Nau mai, haere mai, welcome to eyeCONTACT, a forum built to encourage art reviews and critical discussion about the visual culture of Aotearoa New Zealand. I'm John Hurrell its editor, a New Zealand writer, artist and curator. While Creative New Zealand and other supporters are generously paying me and other contributors to review exhibitions over the following year, all expressed opinions are entirely our own.

Thursday, August 7, 2008

Hide and seek

I close my eyes and count to ten
Selina Foote
A Centre For Art, Achilles House
30 July – 17 August 2007

Selina Foote’s paintings at first take appear to be interested in kitsch or sentimental subject matter, a distant cousin of say the paintings of Robin Neate or Saskia Leek. That impression is mistaken for the work really is about the processes of obscuring and revealing, covering and exposing. The depicted subject matter itself is not that crucial.

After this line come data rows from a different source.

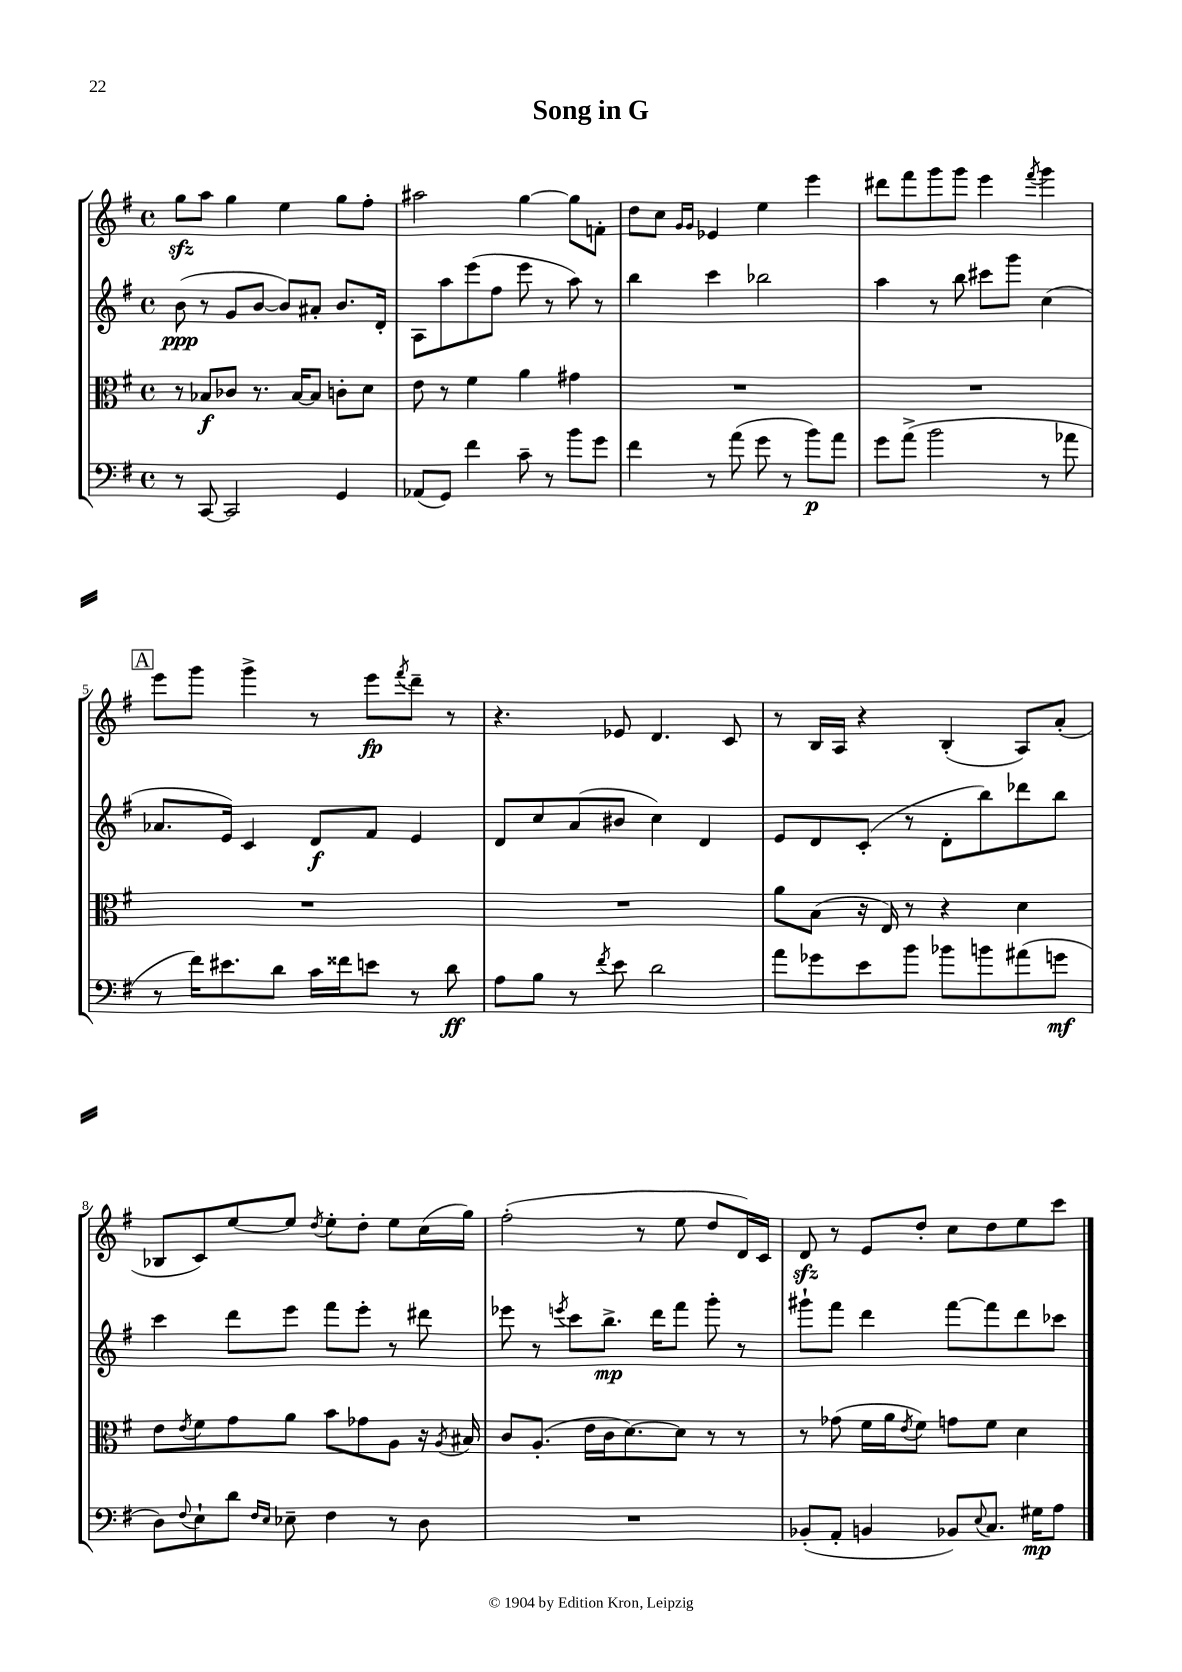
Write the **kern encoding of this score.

**kern	**kern	**kern	**kern
*staff4	*staff3	*staff2	*staff1
*clefF4	*clefC3	*clefG2	*clefG2
*k[f#]	*k[f#]	*k[f#]	*k[f#]
*M4/4	*M4/4	*M4/4	*M4/4
*met(c)	*met(c)	*met(c)	*met(c)
8r	8r	(8b	8gg
[8CC	8B-	8r	8aa
2CC]	8c-	8g	4gg
.	8.r	[8b	.
.	.	8b])	4ee
.	[16B-	.	.
.	8B-]	8a#'	.
4GG	8c'	8.b	8gg
.	8d	.	8ff#'
.	.	16d'	.
=	=	=	=
(8AA-	8e	8A	2aa#
8GG)	8r	8aa	.
4f#	4f#	(8eee	.
.	.	8ff#	.
8c~	4a	8eee	[4gg
8r	.	8r	.
8b	4g#	8aa)	8gg]
8g	.	8r	8f'
=	=	=	=
4f#	1r	4bb	8dd
.	.	.	8cc
.	.	.	16qqg
.	.	.	16qqg
8r	.	4ccc	4e-
(8a	.	.	.
8g	.	2bb-	4ee
8r	.	.	.
8b)	.	.	4eee
8a	.	.	.
=	=	=	=
8g	1r	4aa	8ddd#
(8a^	.	.	8fff#
2b	.	8r	8ggg
.	.	8bb	8ggg
.	.	8ccc#	4eee
.	.	8ggg	.
.	.	.	8qfff#
8r	.	(4cc	4ggg
8a-	.	.	.
=	=	=	=
8r	1r	8.a-	8eee
16f#)	.	.	8ggg
8.e#	.	16e)	.
.	.	4c	4ggg^
8d	.	.	.
16c	.	8d	8r
16f##	.	.	.
8e	.	8f#	8eee
.	.	.	8qfff#
8r	.	4e	8ddd~
8d	.	.	8r
=	=	=	=
8A	1r	8d	4.r
8B	.	8cc	.
8r	.	(8a	.
8qf#	.	.	.
8e	.	8b#	8e-
2d	.	4cc)	4.d
.	.	4d	.
.	.	.	8c
=	=	=	=
8a	8a	8e	8r
8g-	(8B	8d	16B
.	.	.	16A
8e	16r	(8c'	4r
.	16E)	.	.
8b	8r	8r	.
8b-	4r	8d'	(4B'
8b	.	8bb)	.
(8a#	4d	8ddd-	8A)
8g	.	8bb	(8a'
=	=	=	=
8D)	8e	4ccc	8B-
8qqF#	8qe	.	.
8E`	8f#	.	8c)
8d	8g	8ddd	[8ee
16qqF#	.	.	.
16qqE	.	.	.
8E-~	8a	8eee	8ee]
.	.	.	8qdd
4F#	8b	8fff#	8ee'
.	8g-	8eee'	8dd'
8r	8A	8r	8ee
8D	16r	8ddd#	(16cc
.	8qA	.	.
.	16B#	.	16gg)
=	=	=	=
1r	8c	8eee-	(2ff#'
.	(8.A'	8r	.
.	.	8qeee	.
.	.	8ccc	.
.	16e	.	.
.	16c	8.bb^	.
.	[8.d)	.	.
.	.	.	8r
.	.	16ddd	.
.	8d]	8fff#	8ee
.	8r	8ggg'	8dd
.	8r	8r	16d)
.	.	.	16c
=	=	=	=
(8BB-'	8r	8ggg#`	8d
8AA'	(8g-	8fff#	8r
4BB	16f#	4ddd	8e
.	16a	.	.
.	8qe	.	.
.	8f#)	.	8dd'
8BB-)	8g	[8fff#	8cc
8qqE	.	.	.
8.C	8f#	8fff#]	8dd
.	4d	8ddd	8ee
16G#	.	.	.
8A	.	8ccc-	8ccc
==	==	==	==
*-	*-	*-	*-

Foote’s painterly, not over-finished images are characterised by a soft palette where the chroma has a greyish tinge. Saturation is skilfully muted and kept under control. No intense colouration leaps out at you.

Harriet Wild, in a natty little essay positioned on the wall of the corridor outside the ACFA entrance, talks about Foote’s five small canvases as demonstrating a symbiotic relationship between realism and abstraction. However symbiosis is a partnership between equals and in Foote’s work, realism dominates. The oblique geometrical components seem tangential to something else.

One painting shows a demonstration at a karate tournament where one competitor with a high kick smashes a solid panel held by two men. The bottom sixth of the image is obscured by a semi-opaque triangle blocking out details of the scene. Another of a Christmas tree has two large triangles covering portions of the image on both sides. One other work, a portrait, is partially covered by flat, pale, mauve twigs sprouting all over its lower and peripheral facial features.

Two others, Monster and Santa, use attrition. They feature a sanding off some of the pigment surface, a picking away of selected encrustations of paint, or hiding large areas of the body or face behind dry-brushed, dappled leaves or mottled sandy textures. These ‘subtractive’ works are not abstract but surreal and suggestive. And disturbingly nightmarish. Creepy little paintings that initially seem sweet but which hint at deformity. A bit like very early Francus Bacon they are far superior to the ones with overlaid geometry, and show Foote to be a skilled image maker. Someone to watch.